** What is being asked **
Print the data exactly as written, line for line, and leave its pictures behind.

** Saved entries **
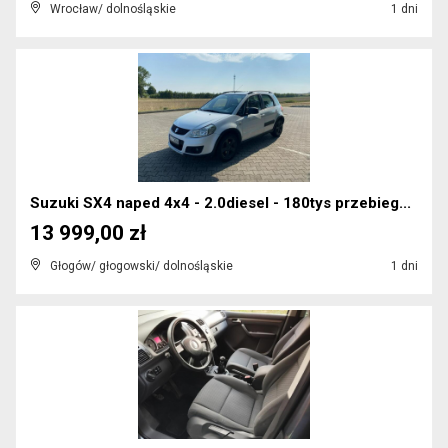
Wrocław/ dolnośląskie
1 dni
Suzuki SX4 naped 4x4 - 2.0diesel - 180tys przebieg...
13 999,00 zł
Głogów/ głogowski/ dolnośląskie
1 dni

** Solution below **
Wrocław/ dolnośląskie
1 dni
Suzuki SX4 naped 4x4 - 2.0diesel - 180tys przebieg...
13 999,00 zł
Głogów/ głogowski/ dolnośląskie
1 dni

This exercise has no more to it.